Chronique

Philip Arneill, James Catchpole

Tokyo Jazz Joints

Avec cet ouvrage, le photographe nord-irlandais Philip Arneill et son enquêteur-complice l’Américain James Catchpole donnent à découvrir le monde méconnu des bars à jazz du Japon – le titre référençant Tokyo a été conservé, mais en réalité les deux hommes ont exploré le pays du soleil levant jusqu’en ses contrées les plus reculées, toutes dotées de leur jazz kissa.
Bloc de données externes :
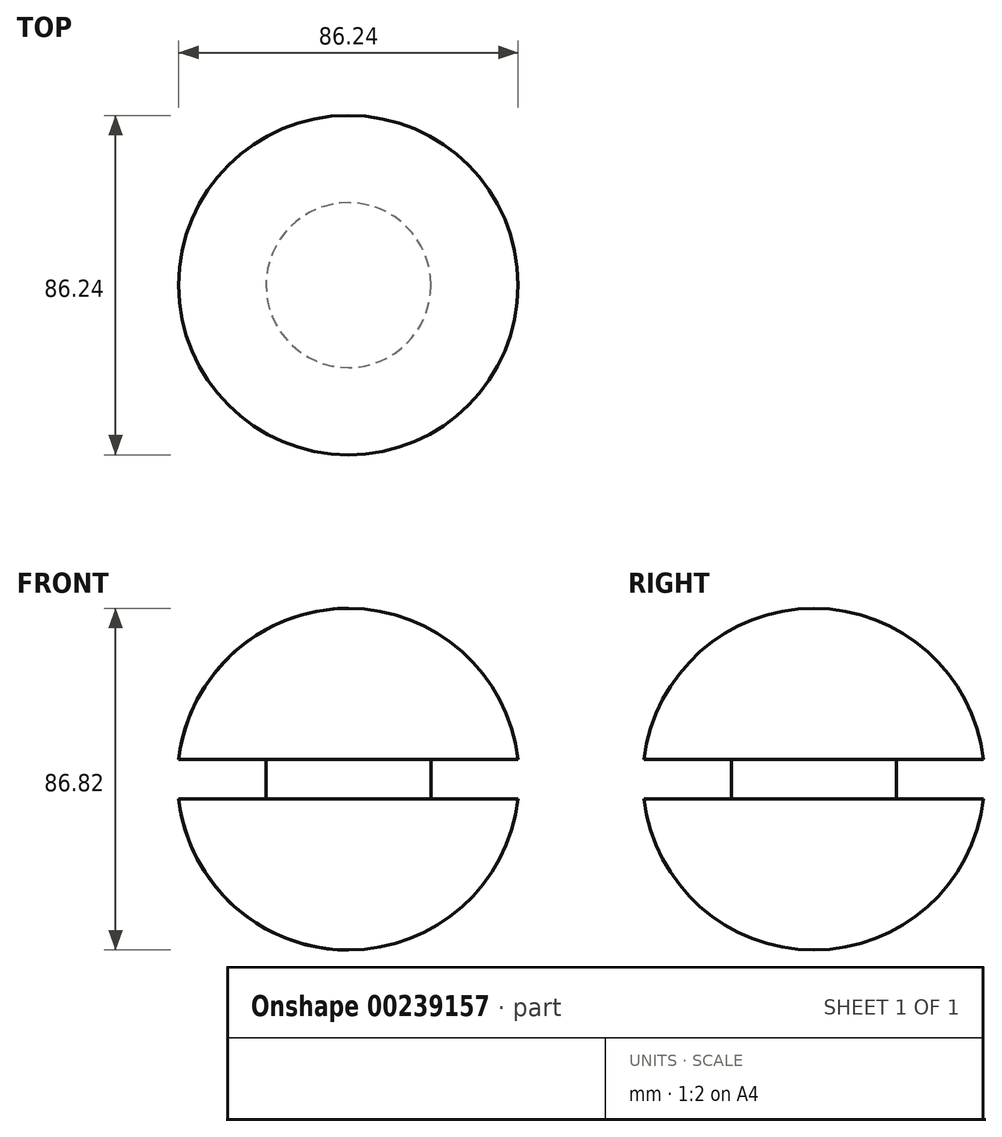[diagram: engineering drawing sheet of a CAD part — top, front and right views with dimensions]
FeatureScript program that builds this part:
annotation { "Feature Type Name" : "Feature", "Feature Type Description" : "" }
export const myFeature = defineFeature(function(context is Context, id is Id, definition is map)
    precondition{}
    {
        {
            var Q0;
            Q0=qCreatedBy(makeId("Front.planeOp"),FACE);
            var sketch = newSketch(context, id + "F0", { "sketchPlane" : qUnion([Q0])});
            skArc(sketch, "E0", {"start": v(0, -43.4) * mm, "mid": v(43.4, 0) * mm, "end": v(0, 43.4) * mm});
            skLineSegment(sketch, "E1", {"start": v(0, 43.4) * mm, "end": v(0, -43.4) * mm});
            skSolve(sketch);
        }
        {
            var Q0;
            Q0=makeQuery(id+"F0.imprint","IMPRINT",FACE,{"disambiguationData":[TD([[makeQuery(id+"F0.imprint","IMPRINT",EDGE,{"derivedFrom":sQuery(id+"F0.wireOp",EDGE,"E0")}),1.0]])]});
            var Q1;
            Q1=sQuery(id+"F0.wireOp",EDGE,"E1");
            revolve(context, id + "F1", {"entities" : qUnion([Q0]), "axis" : qUnion([Q1]), "revolveType" : RevolveType.FULL});
        }
        {
            var Q0;
            Q0=qCreatedBy(makeId("Front.planeOp"),FACE);
            var sketch = newSketch(context, id + "F2", { "sketchPlane" : qUnion([Q0])});
            skLineSegment(sketch, "E2.bottom", {"start": v(0, 44.45) * mm, "end": v(0, 44.45) * mm});
            skLineSegment(sketch, "E2.top", {"start": v(0, -41.72) * mm, "end": v(0, -41.72) * mm});
            skLineSegment(sketch, "E2.left", {"start": v(0, 44.45) * mm, "end": v(0, -41.72) * mm, "construction": true});
            skLineSegment(sketch, "E2.right", {"start": v(0, 44.45) * mm, "end": v(0, -41.72) * mm, "construction": true});
            skLineSegment(sketch, "E3.bottom", {"start": v(53.7, 5) * mm, "end": v(20.93, 5) * mm});
            skLineSegment(sketch, "E3.top", {"start": v(53.7, -5) * mm, "end": v(20.93, -5) * mm});
            skLineSegment(sketch, "E3.left", {"start": v(53.7, 5) * mm, "end": v(53.7, -5) * mm});
            skLineSegment(sketch, "E3.right", {"start": v(20.93, 5) * mm, "end": v(20.93, -5) * mm});
            skPoint(sketch, "E3.middle", {"position": v(37.32, 0) * mm});
            skSolve(sketch);
        }
        {
            var Q0;
            Q0=makeQuery(id+"F2.imprint","IMPRINT",FACE,{"disambiguationData":[TD([[makeQuery(id+"F2.imprint","IMPRINT",EDGE,{"derivedFrom":sQuery(id+"F2.wireOp",EDGE,"E3.bottom")}),1.0]])]});
            var Q1;
            Q1=sQuery(id+"F2.wireOp",EDGE,"E2.right");
            revolve(context, id + "F3", {"operationType" : NewBodyOperationType.REMOVE, "entities" : qUnion([Q0]), "axis" : qUnion([Q1]), "revolveType" : RevolveType.FULL, "oppositeDirection" : true});
        }
    });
Ces lieux endormis et exigus, aux décors hors d’âge, chargés de vinyles, VHS et memorabilia du sol au plafond et dotés de matériel audio de pointe, sont immortalisés par des photographies en empathie avec le sujet. Il faut chercher les adresses, se rendre dans des zones périphériques dépourvues de tout attrait, descendre par des escaliers étroits pour atteindre des sous-sols aux murs défraîchis où l’on est accueilli par un personnel chaleureux et passionné.
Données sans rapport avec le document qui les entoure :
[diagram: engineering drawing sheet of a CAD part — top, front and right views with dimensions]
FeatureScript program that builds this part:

On y boit un verre en savourant l’écoute d’un album d’un bout à l’autre, religieusement posé sur la platine, isolé du fracas urbain. Les images révèlent des surfaces surchargées aux tonalités ocres, des affichettes en voie de désagrégation, des zincs dépeuplés, certains parfaitement tenus, d’autres pétrifiés dans leur jus, captés selon des angles astucieux. On y écoute plus volontiers Miles Davis et John Coltrane que la production locale, le jazz des sixties plutôt que contemporain. Si ces lieux « secrets » semblaient en voie de disparition au moment de la confection du volume, voilà que ce dernier a involontairement inversé la tendance et incité un nombre croissant de visiteurs à se rendre à des adresses aux noms évocateurs : « Paper Moon », « Pithecanthropus Erectus », « Downbeat », « Bird », « Billie’s Bar », « Herbie », « Ragtime », « Octet », « Naima », « Nefertiti », « Smiles », « Milestone », etc.

Ainsi, ce qui s’annonçait comme un enterrement de première classe, un témoignage affectueux mais résigné, donne lieu à une résurrection, à la grande surprise et joie de l’auteur dont les photos avaient précédemment orné les pochettes d’une série de compilations consacrées au jazz japonais. La première édition de « Tokyo Jazz Joints » (paru en octobre 2023) est épuisée, et la deuxième semble en voie de l’être avec un nombre record de réservations en précommande. Un bouquin essentiel qui illustre la relation forte et quelque peu paradoxale entre le jazz et le Japon.